*Work required*. Replace "series" with "dataset" everywhere it appears in the data below and reproduce the lines with nothing else changed. Leave the pictures out of your answer.

*Short-answer chart tasks*.
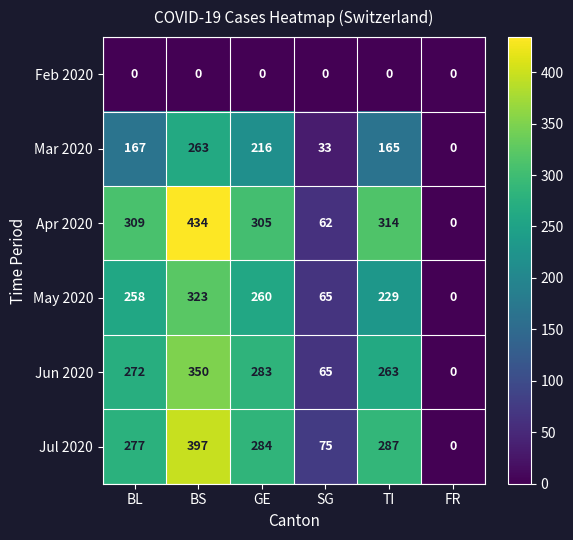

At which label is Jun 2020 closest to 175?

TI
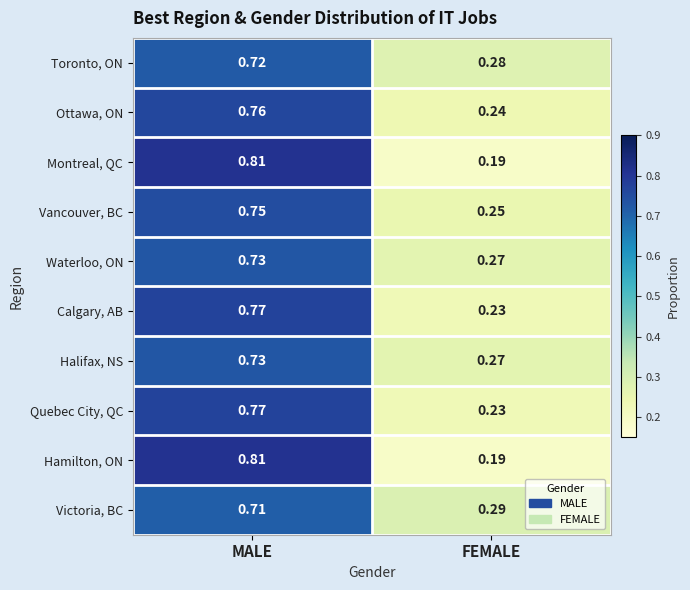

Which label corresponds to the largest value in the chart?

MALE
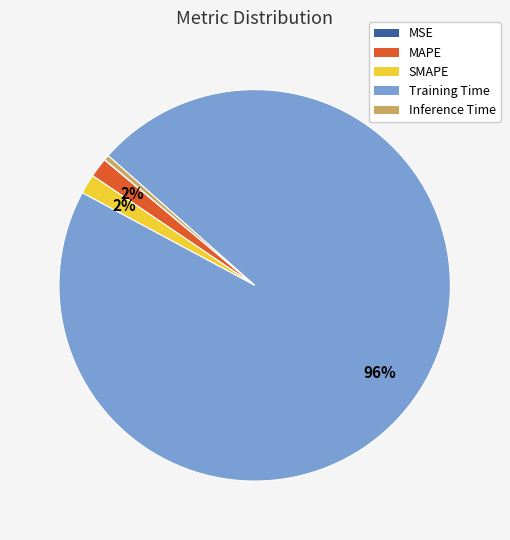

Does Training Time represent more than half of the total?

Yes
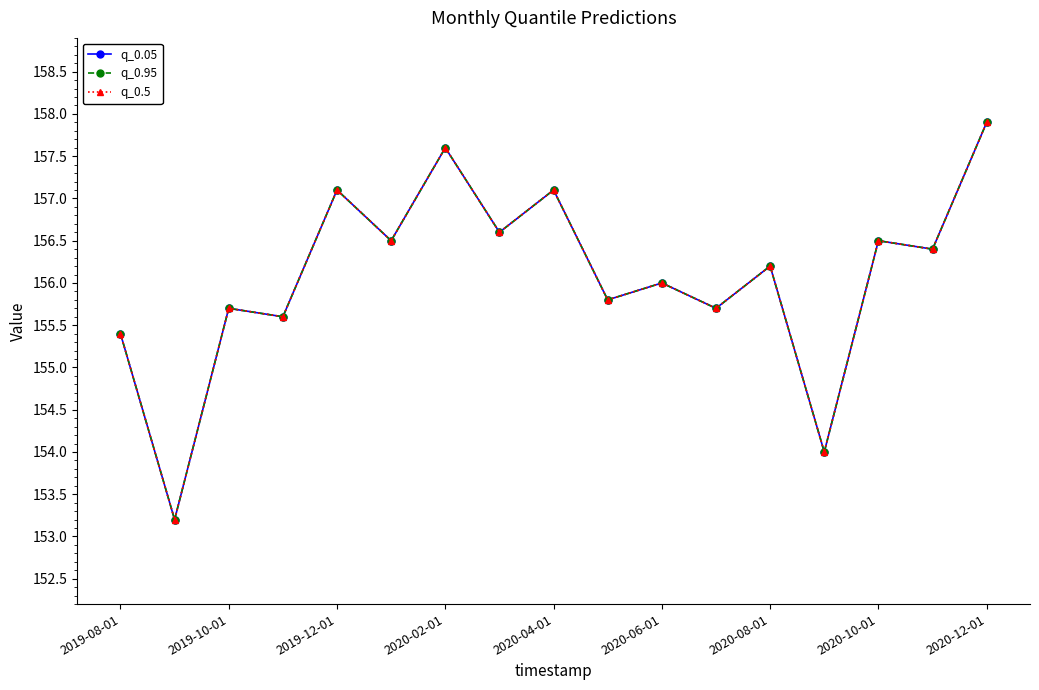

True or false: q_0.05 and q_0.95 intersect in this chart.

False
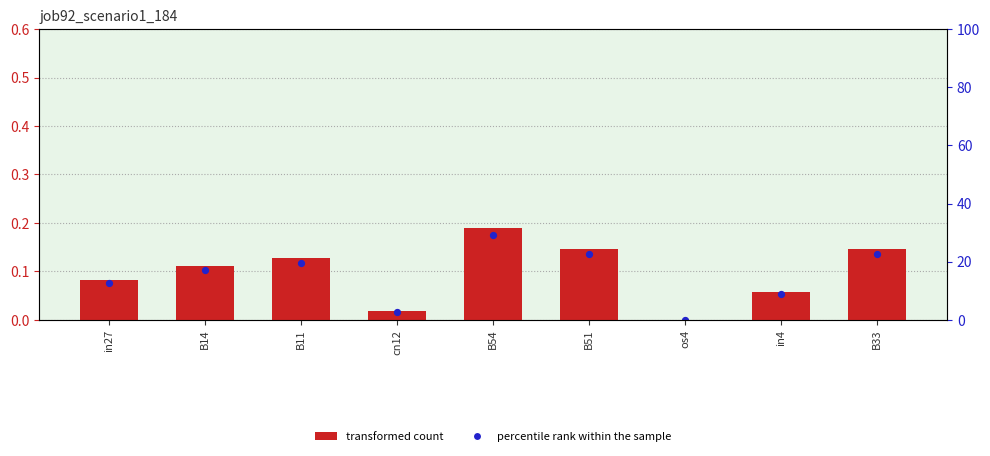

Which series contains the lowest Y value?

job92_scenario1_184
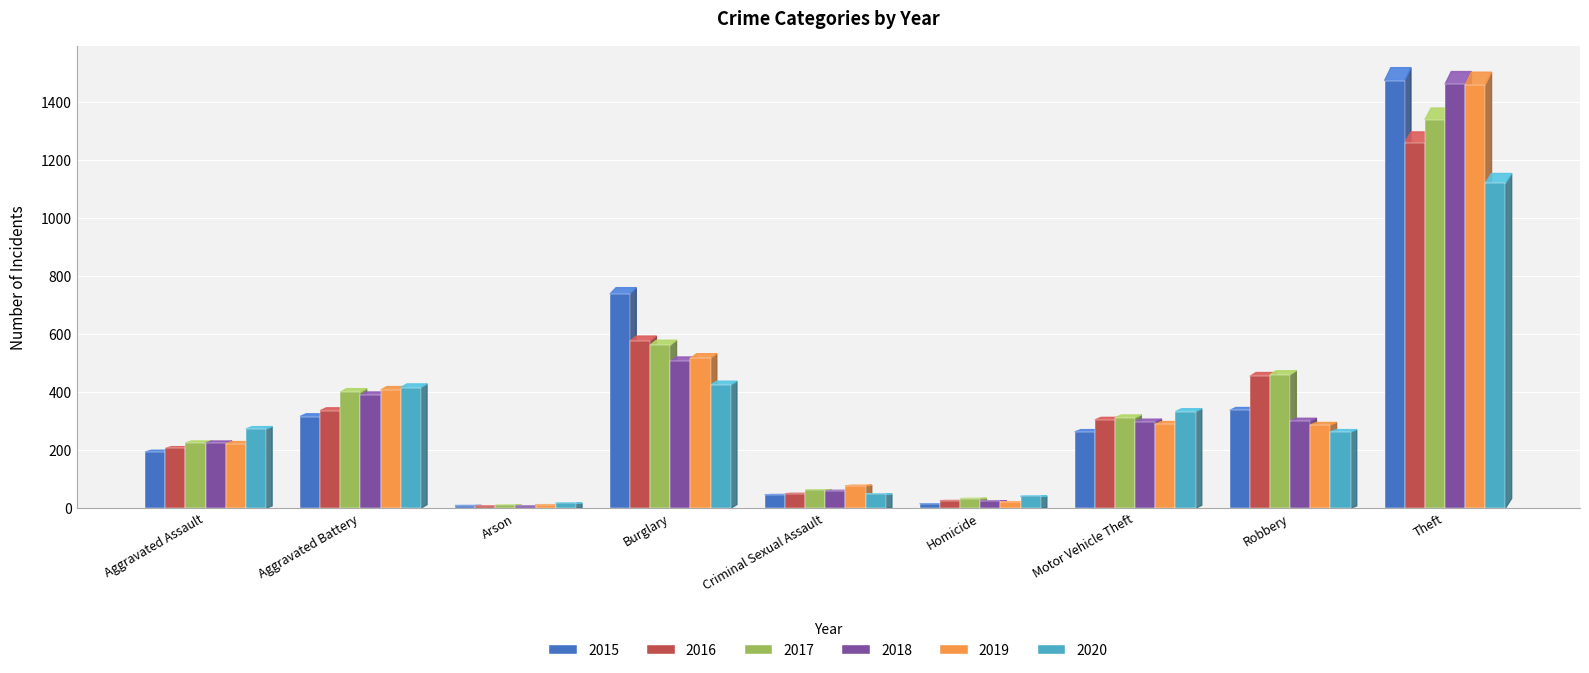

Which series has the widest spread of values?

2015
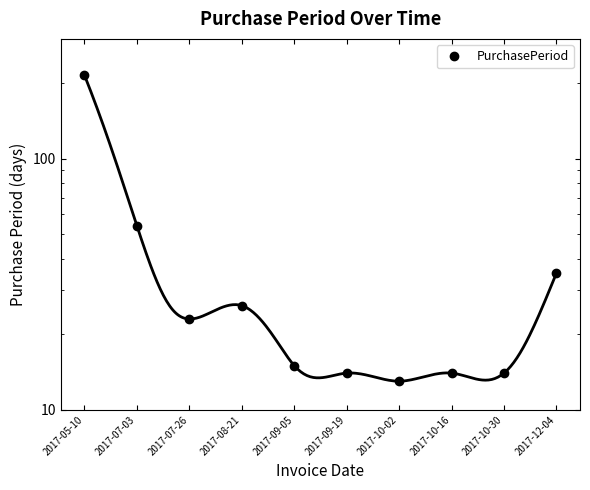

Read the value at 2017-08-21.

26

*Solution*.
At which label is Jun 2020 closest to 175?

TI

Which label corresponds to the largest value in the chart?

MALE

Does Training Time represent more than half of the total?

Yes

True or false: q_0.05 and q_0.95 intersect in this chart.

False

Which dataset contains the lowest Y value?

job92_scenario1_184

Which dataset has the widest spread of values?

2015

Read the value at 2017-08-21.

26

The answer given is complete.